**Directions for this task**
In the listing below, look for "linecap" and copy every line that has it.

======== Records for the exercise ========

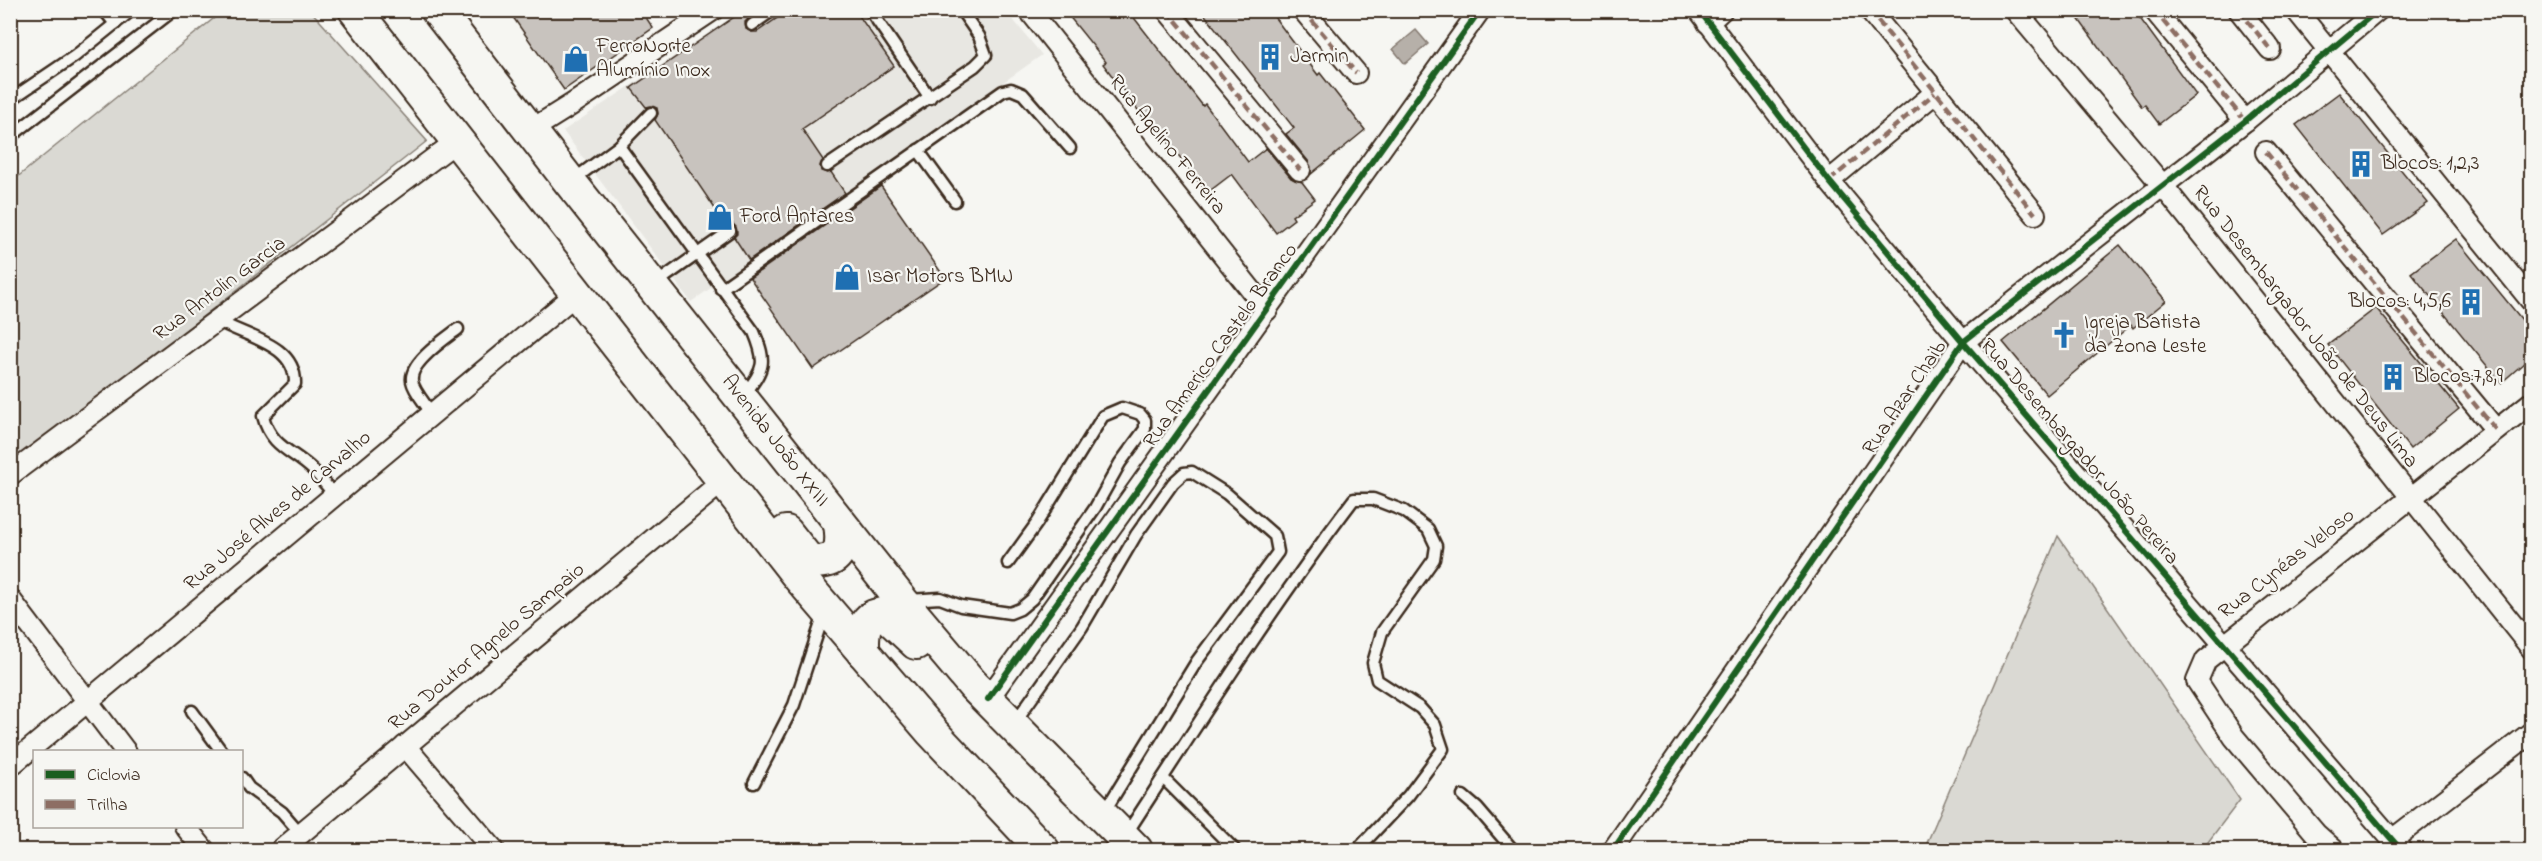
<svg xmlns="http://www.w3.org/2000/svg" width="2542" height="861" viewBox="0 0 2542 861" font-family="'Indie Flower',sans-serif">
	<style>
		.built { fill: #e8e7e2 }
		.green { fill: #dad9d3; stroke: #8a8278; stroke-width: 1.5 }
		.water { fill: #b6b0a9; stroke: #857a71; stroke-width: 1.5 }
		.building { fill: #c8c3be; stroke: #3b2a1e; stroke-width: 1.5 }
		.lines { fill: none; stroke-linecap: round; stroke-linejoin: round }
		.service-casing { stroke: #3b2a1e; stroke-width: 15 }
		.minor-casing { stroke: #3b2a1e; stroke-width: 24 }
		.primary-casing { stroke: #3b2a1e; stroke-width: 36 }
		.service { stroke: #f6f6f2; stroke-width: 10 }
		.minor { stroke: #f6f6f2; stroke-width: 20 }
		.primary { stroke: #f6f6f2; stroke-width: 32 }
		.quiet { stroke: #8d6e63; stroke-width: 4.5; stroke-dasharray: 9 4.5; stroke-linecap: butt }
		.cycleway-casing { stroke: #f6f6f2; stroke-width: 10 }
		.cycleway { stroke: #1b5e20; stroke-width: 6 }
		.labels { text-anchor: middle; dominant-baseline: central; stroke-width: 4.5; stroke-linejoin: round; paint-order: stroke }
		.poi-label { font-size: 21px; fill: #3b2a1e; stroke: #f6f6f2; text-anchor: start }
		.street-label { font-size: 21px; fill: #3b2a1e; stroke: #f6f6f2 }
	</style>
	<rect width="100%" height="100%" fill="#f6f6f2"/>
	<filter id="ink" filterUnits="userSpaceOnUse"><feTurbulence type="fractalNoise" baseFrequency=".0167" numOctaves="2"/><feDisplacementMap in="SourceGraphic" scale="12" xChannelSelector="R" yChannelSelector="G"/><feConvolveMatrix kernelMatrix="1 2 1 2 8 2 1 2 1" color-interpolation-filters="sRGB"/></filter>
	<g filter="url(#ink)">
		<path class="built" d="M742,11H1006L1042,55L691,302L563,131Z"/>
		<g class="green">
			<path d="M223,11H311L427,141L11,467L10,183Z"/>
			<path d="M2058,536L2240,800L2202,850H1924Z"/>
		</g>
		<path class="water" d="M1416,30L1428,44L1405,64L1393,49Z"/>
		<g class="building">
			<path d="M508,10H641L653,28L564,90Z"/>
			<path d="M789,10H855L894,66L802,129L823,160L820,166L821,171L827,173L831,172L845,193L749,260L734,237L737,234L736,227L733,224L726,225L655,120L658,114L657,108L652,106L646,107L631,88L743,11L748,19L745,22L746,29L752,32H757Z"/>
			<path d="M1064,10H1128L1203,106L1205,104L1248,162L1266,148L1291,178L1302,182L1315,199L1292,216L1294,219L1276,233L1232,174L1207,193L1151,119L1147,122L1103,64L1106,62Z"/>
			<path d="M1201,10H1269L1318,75L1320,73L1365,130L1311,174L1309,162L1286,134L1294,128Z"/>
			<path d="M2072,10H2134L2196,95L2159,124L2145,105L2142,107Z"/>
			<path d="M2339,93L2428,203L2383,235L2296,125Z"/>
			<path d="M881,186L945,278L813,369L750,278Z"/>
			<path d="M2456,239L2532,332V356L2501,383L2411,273Z"/>
			<path d="M2120,245L2166,301L2133,328L2131,325L2047,395L2003,342Z"/>
			<path d="M2376,308L2459,409L2410,449L2328,345Z"/>
		</g>
		<g class="lines">
			<defs>
				<g id="service">
					<path d="M104,10L115,24"/>
					<path d="M870,10L930,98"/>
					<path d="M752,25L773,10"/>
					<path d="M10,100L75,56L132,10"/>
					<path d="M10,137L174,10"/>
					<path d="M619,146L754,332C768,365 763,369 743,397"/>
					<path d="M918,150L955,201"/>
					<path d="M827,166L975,66L986,55L979,36L961,10"/>
					<path d="M573,180L619,146L651,113"/>
					<path d="M655,284L730,231"/>
					<path d="M721,289L1003,91L1011,89L1023,94L1070,148"/>
					<path d="M217,320C244,337 296,343 295,384L263,416C271,448 294,451 313,470C321,478 327,487 335,495"/>
					<path d="M432,414C426,404 414,392 412,381C409,363 445,339 458,329"/>
					<path d="M909,600L940,598L961,606L1010,613L1020,609L1032,599L1095,508L1120,463L1145,429V420L1140,414L1122,408L1103,416L1037,523L1008,563"/>
					<path d="M192,711L222,752"/>
					<path d="M1015,722L1082,627L1136,535L1173,483L1184,473L1192,472L1227,494L1275,536L1278,552L1197,661L1103,814"/>
					<path d="M242,778L249,788L282,812L301,834"/>
					<path d="M1163,778L1235,850"/>
					<path d="M754,783L794,705L824,614"/>
					<path d="M1463,796L1477,808L1513,850"/>
					<path d="M1125,836C1199,722 1272,607 1354,499H1373L1404,511L1428,529L1436,546L1434,559L1382,632L1373,663L1377,680L1420,708L1435,725L1443,749L1408,796L1357,850"/>
				</g>
				<g id="minor">
					<path d="M1029,10L1267,310"/>
					<path d="M1167,10L1300,170"/>
					<path d="M1303,10L1356,73"/>
					<path d="M1699,10L1829,181L1963,342L2401,850"/>
					<path d="M1869,10L2035,214"/>
					<path d="M2015,10L2163,186L2532,649"/>
					<path d="M2154,10L2245,121"/>
					<path d="M2239,10L2270,49"/>
					<path d="M2296,10L2532,302"/>
					<path d="M1708,23L1722,10"/>
					<path d="M531,130L571,105L713,10"/>
					<path d="M2266,152L2496,430"/>
					<path d="M1829,181L1935,93"/>
					<path d="M10,475L457,141"/>
					<path d="M10,599L126,752"/>
					<path d="M988,699L1480,10"/>
					<path d="M405,746L494,850"/>
					<path d="M10,766L576,294"/>
					<path d="M185,826L204,850"/>
					<path d="M2392,840L2532,732"/>
					<path d="M281,850L723,481"/>
					<path d="M1613,850L1963,342L2245,121L2378,10"/>
					<path d="M2334,850L2316,834L2234,737L2197,681L2206,660L2532,402"/>
				</g>
				<g id="primary">
					<path d="M355,10L798,576L932,732L1043,850"/>
					<path d="M437,10L570,182L902,601L973,685L1136,850"/>
					<path d="M786,532L809,561C839,565 844,550 840,524"/>
					<path d="M863,652C863,633 861,615 885,614L916,643"/>
				</g>
			</defs>
			<use href="#service" class="service-casing"/>
			<use href="#minor" class="minor-casing"/>
			<use href="#primary" class="primary-casing"/>
			<use href="#service" class="service"/>
			<use href="#minor" class="minor"/>
			<use href="#primary" class="primary"/>
			<g class="quiet">
				<path d="M1167,10L1300,170"/>
				<path d="M1303,10L1356,73"/>
				<path d="M1869,10L2035,214"/>
				<path d="M2154,10L2245,121"/>
				<path d="M2239,10L2270,49"/>
				<path d="M2266,152L2496,430"/>
				<path d="M1829,181L1935,93"/>
			</g>
			<defs>
				<g id="cycleway">
					<path d="M1699,10L1829,181L1963,342L2401,850"/>
					<path d="M988,699L1480,10"/>
					<path d="M1613,850L1963,342L2245,121L2378,10"/>
				</g>
			</defs>
			<use href="#cycleway" class="cycleway-casing"/>
			<use href="#cycleway" class="cycleway"/>
		</g>
	</g>
	<defs>
		<symbol id="building-bare" viewBox="-9 -9 18 18"><path d="M-4-6H4V6H1V3H-1V6H-4ZM-2.5-4.3h1.7v1.8h-1.7ZM.8-4.3h1.7v1.8H.8ZM-2.5-1h1.7V.8h-1.7ZM.8-1h1.7V.8H.8Z" fill="#1f6fb2" stroke="#f6f6f2" stroke-width="2.5" paint-order="stroke"/></symbol>
		<symbol id="shop-bare" viewBox="-9 -9 18 18"><path d="M-5-2.5h2.3a2.7 3.5 0 0 1 5.4 0H5L5.5 6h-11ZM-1.5-2.5h3a1.5 2.3 0 0 0-3 0Z" fill="#1f6fb2" stroke="#f6f6f2" stroke-width="2.5" paint-order="stroke"/></symbol>
		<symbol id="church-bare" viewBox="-9 -9 18 18"><path d="M-1.2-6h2.4v3.5h3.3v2.4h-3.3V6h-2.4V-.1h-3.3v-2.4h3.3Z" fill="#1f6fb2" stroke="#f6f6f2" stroke-width="2.5" paint-order="stroke"/></symbol>
	</defs>
	<g fill-rule="evenodd">
		<use href="#building-bare" x="1251" y="38" width="38" height="38"/>
		<use href="#shop-bare" x="557" y="40" width="38" height="38"/>
		<use href="#building-bare" x="2342" y="145" width="38" height="38"/>
		<use href="#shop-bare" x="701" y="198" width="38" height="38"/>
		<use href="#shop-bare" x="828" y="258" width="38" height="38"/>
		<use href="#building-bare" x="2452" y="283" width="38" height="38"/>
		<use href="#church-bare" x="2045" y="316" width="38" height="38"/>
		<use href="#building-bare" x="2374" y="358" width="38" height="38"/>
	</g>
	<g class="labels">
		<g class="poi-label">
			<text x="596" y="47">FerroNorte<tspan x="596" dy="24">Alumínio Inox</tspan></text>
			<text x="1290" y="57">Jarmin</text>
			<text x="2381" y="164">Blocos: 1,2,3</text>
			<text x="740" y="217">Ford Antares</text>
			<text x="867" y="277">Isar Motors BMW</text>
			<text x="2451" y="302" text-anchor="end">Blocos: 4,5,6</text>
			<text x="2084" y="323">Igreja Batista<tspan x="2084" dy="24">da Zona Leste</tspan></text>
			<text x="2413" y="377">Blocos:7,8,9</text>
		</g>
		<g class="street-label">
			<text transform="translate(1167 145) rotate(51)">Rua Agelino Ferreira</text>
			<text transform="translate(220 289) rotate(-37)">Rua Antolin Garcia</text>
			<text transform="translate(2305 327) rotate(52)">Rua Desembargador João de Deus Lima</text>
			<text transform="translate(1221 346) rotate(-54)">Rua Americo Castelo Branco</text>
			<text transform="translate(1905 398) rotate(-56)">Rua Azar Chaib</text>
			<text transform="translate(775 441) rotate(52)">Avenida João XXIII</text>
			<text transform="translate(2079 452) rotate(49)">Rua Desembargador João Pereira</text>
			<text transform="translate(278 511) rotate(-40)">Rua José Alves de Carvalho</text>
			<text transform="translate(2287 564) rotate(-38)">Rua Cynéas Veloso</text>
			<text transform="translate(487 647) rotate(-40)">Rua Doutor Agnelo Sampaio</text>
		</g>
	</g>
	<rect width="2542" height="861" fill="none" stroke="#f6f6f2" stroke-width="36"/>
	<rect x="18" y="18" width="2506" height="825" fill="none" stroke="#3b2a1e" stroke-width="2" filter="url(#ink)"/>
	<rect x="33" y="750" width="210" height="78" fill="#f6f6f2" stroke="#aba49d" stroke-width="1.5"/>
	<rect x="45" y="770" width="30" height="9" fill="#1b5e20" stroke="#aba49d" stroke-width="1.5"/>
	<text x="87" y="780" font-size="18" fill="#3b2a1e">Ciclovia</text>
	<rect x="45" y="800" width="30" height="9" fill="#8d6e63" stroke="#aba49d" stroke-width="1.5"/>
	<text x="87" y="810" font-size="18" fill="#3b2a1e">Trilha</text>
</svg>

========

**Answer to this exercise**
		.lines { fill: none; stroke-linecap: round; stroke-linejoin: round }
		.quiet { stroke: #8d6e63; stroke-width: 4.5; stroke-dasharray: 9 4.5; stroke-linecap: butt }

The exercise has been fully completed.